From the back of the book
Happiness is finally within reach for best friends, Amber, Dominque, Debra and Zya. But fate has other plans…
Pregnant and widowed, Debra is engaged to suave and charming Italian heartthrob Roberto. So why does her heart race when she thinks about her therapist, Brian? Has she said yes to the wrong man?
Dominque has found the love and acceptance she always longed for with Tad. But devastating news soon threatens their future together.
Successful fashion designer Zya has discovered her own unexpected happily ever after with Tina . . . until her daughter, Ashanti is bullied and becomes the focus of a police investigation and the media. Now Zya suddenly stands to lose everything she holds dear.

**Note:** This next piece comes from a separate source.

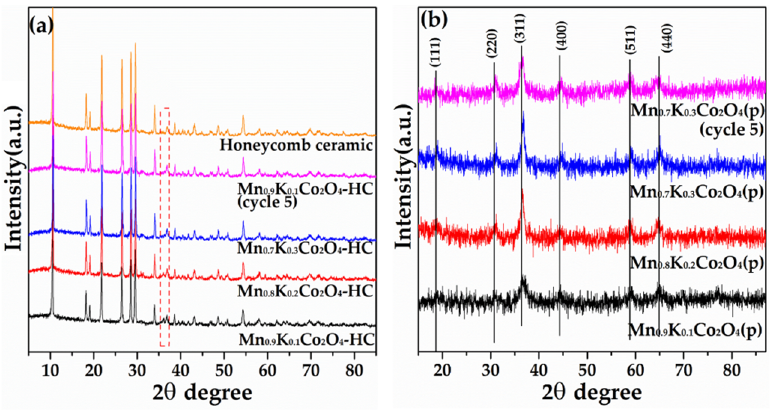
Figure 6. XRD of Mn 1 − n K n Co 2 O 4 -HC monolith catalysts ( a ) and the corresponding powder catalysts ( b ).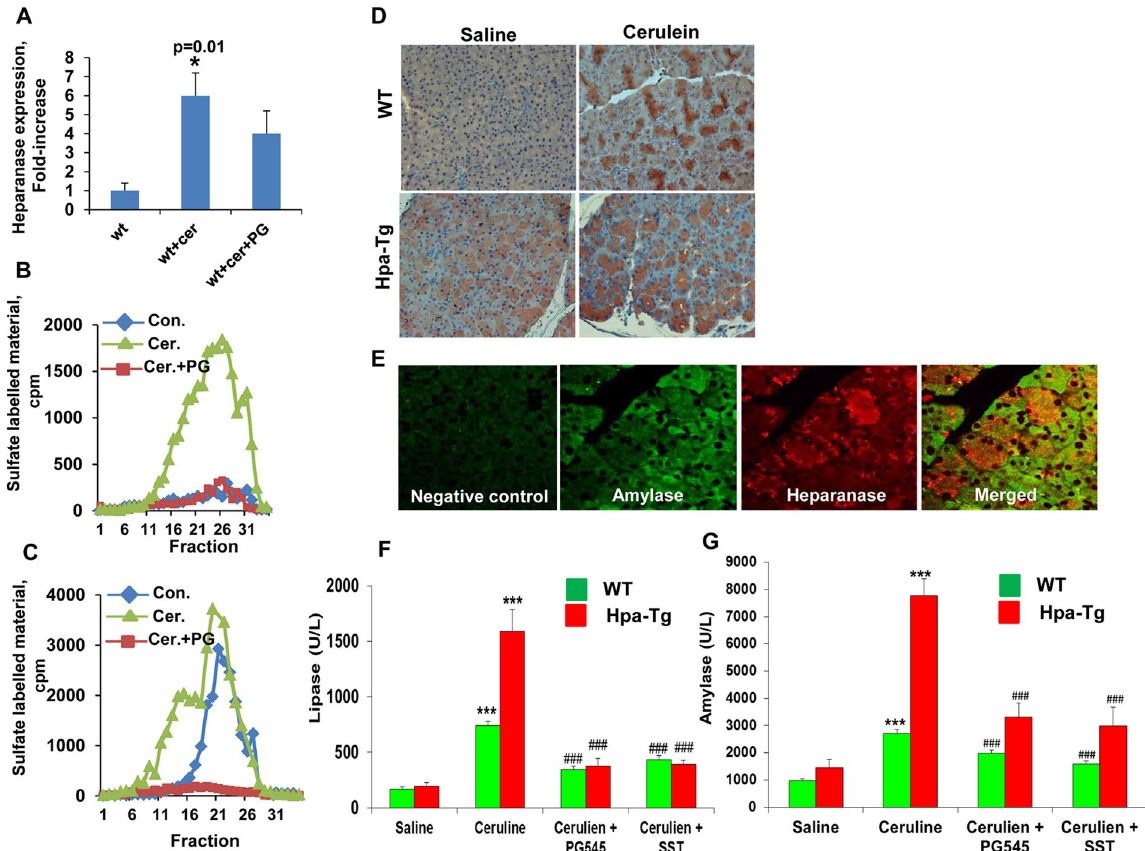
Figure 1. ( A ) Cerulein treatment induces heparanase expression. Pancreas tissue was harvested from control mice (WT) or mice treated with cerulein in the absence (wt + cer) or presence of PG545 (wt + cer + PG). Total RNA was extracted and subjected to quantitative real-time PCR applying heparanase primers. Relative heparanase gene expression (fold-increase) is shown graphically in relation to heparanase levels in control pancreas set arbitrarily to a value of 1. Heparanase mRNA levels were normalized to actin mRNA (number of mice in each group = 5); * p < 0.01 for control vs. cerulein. Heparanase enzymatic activity was evaluated in corresponding control (blue), cerulein (green) and cerulean + PG545 (red) pancreatic tissue extracts ( B ). Note most noticeable increase in heparanase activity following cerulein treatment, which is almost completely inhibited by PG545. ( C ) Heparanase activity was similarly evaluated in pancreatic tissues harvested from Hpa-Tg (blue), Hpa-Tg + cerulein (green) and Hap-Tg + cerulean + PG545 (red). ( D,E ) Immunostaining. Control untreated (Saline) and cerulein-treated pancreas tissues were harvested from WT (upper panels) and Hpa-Tg (lower panels) mice, fixed with formalin and embedded in paraffin. 5-micron sections were subjected to immunostaining applying anti-heparanase antibody ( D ). ( E ) Corresponding sections of cerulein-treated WT mice were subjected to immunofluorescence staining applying anti-amylase (green, second left panel) and anti-heparanase (red, second right panel) antibodies. Merged image is shown in the right panel. Background staining, omitting the primary antibody, is shown in the left panel (Negative control). Note co-localization (orange-yellow) of amylase and heparanase in acinar cells. Shown are representative images at x20 original magnification. ( F,G ) Induction of lipase and amylase by cerulein is restored by heparanase inhibitors. Blood samples were collected from control untreated WT (n = 13) or Hpa-Tg (n = 11) mice (saline) or mice treated with cerulein in the absence (cerulein; n = 24) or presence of PG545 (cerulean + PG545; n = 20) or SST0001 (cerulean + SST; n = 6) and evaluated biochemically for lipase ( F ) and amylase ( G ) levels. *** P < 001 for saline vs. cerulein; ### P < 001 for cerulein vs. cerulean + PG545/SST. Note, reduced levels of lipase and amylase in mice treated with the heparanase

Finally, together with the only man she’s ever loved, Amber is determined to not let anything come between her and Patrick—not even her jealous and vindictive identical twin sister. But someone is watching . . . waiting for the right moment to destroy her . . .
Will the women get their happy ending, or is it déjà vu all over again? Find out in the dramatic and suspenseful second book of the Unbroken series.
More about the author
After 35+ years in operations for various businesses (including her own), Melody pursued her dream of writing a novel. Having written for business publications, local magazines and even publishing a poem, Chemo’s not for Sissies, during treatment after her first cancer diagnosis, it was time to finish the novel that was started many years ago. When she started writing, “Facade: Things Aren’t Always as They Appear,” she had no idea where her characters were going to take her. “The story basically wrote itself. It was like a movie projector playing in my mind,” is how she describes her experience. It soon became apparent, their voices were not to be silenced… “The Unbroken Series” was born. “Deja Vu: Here We Go Again,” Book II, to be released June 23, 2020, followed by C’est la Vie, Book III, in December.
Melody lives with her husband in her native home state Florida. She’s blessed to be alive today after two cancer diagnoses and enjoys watching her grandchildren grow up; something she doesn’t take for granted.